Thu. Oct 17th, 2024

THE HOUSE on Thursday unveiled its closeout spending bill, and tucked inside was an interesting policy difference with the Healey administration.

Closeout spending bills are intended to deal with fairly random budgetary issues left over from the previous fiscal year. One of those issues for fiscal 2024, which ended on June 30, was a small deficit of $233 million. The question for budget officials was how to cover that deficit.

Gov. Maura Healey gravitated to money from the state’s surtax on income over $1 million, which is often called the millionaire tax. Revenue from the millionaire tax totaled $2.2 billion in fiscal 2024, $1.2 billion more than had been budgeted. 

The governor proposed taking $225 million of the excess millionaire tax money and using it to pay for child care grants, universal school meals, and operation funds allowing the state Registry of Motor Vehicles to implement the Work and Family Mobility Act, which permits residents to obtain a driver’s license regardless of their immigration status.

All three initiatives had been funded in the fiscal 2024 budget using a combination of millionaire tax revenues and general tax revenues.
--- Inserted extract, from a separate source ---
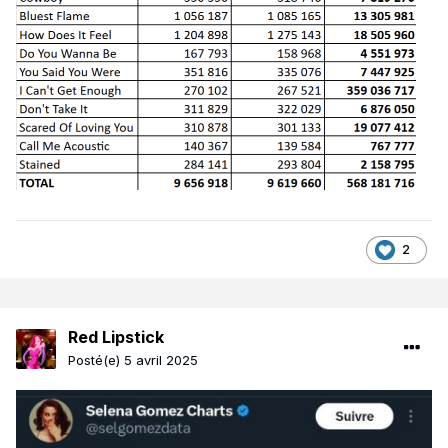
2
Red Lipstick
Posté(e)
5 avril 2025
Using the surplus millionaire tax revenues to cover the general tax revenue portion of those budget items freed up general tax revenues that could then be used to balance the fiscal 2024 budget.

But Healey’s accounting maneuver aroused opposition from a group of activists who worried that it set a bad precedent.  “Using the [millionaire tax] dollars to balance budgets rather than make new investments in transportation and education moving forward risks damaging public trust,” said the activists in a letter to House and Senate officials. “We believe a much better approach would be to use funds from the stabilization fund, as historically has been done, to close out prior year’s budgets.” 
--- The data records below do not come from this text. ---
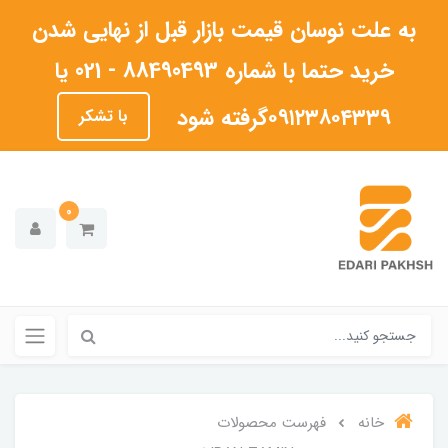
به علت نوسان قیمت بازار قبل از نهایی شدن
خرید حتما با شماره 88490493 - 021 یا
۰۹۱۲۳۸۰۴۳۳۹گرفته شود
با تشکر
0
خانه
فهرست محصولات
The House in its closeout spending bill took the critique to heart, leaving the surplus millionaire tax money untouched and proposing instead to use surplus capital gains revenue to cover the deficit.

Normally, 90 percent of capital gains revenue above a certain threshold goes into the stabilization fund. The governor proposed directing 45 percent to the stabilization fund and 45 percent to an escrow fund that could be used for one-time funding emergencies. The governor has largely drained the fund in recent years to cover funding shortfalls in the state’s emergency assistance program.

In its closeout spending bill, the House directs 43 percent of the excess capital gains funds to the stabilization fund and 47 percent to the general fund to cover the small fiscal 2024 deficit and a few other items. 

House officials confirmed the spending arrangement but didn’t go into detail on why they adopted that approach. “The House felt like using excess capital gains revenue was a better way to balance the budget than using [millionaire tax] funds,” one official said in an email.

A Healey spokesperson declined comment, saying the House’s close-out budget is still being reviewed.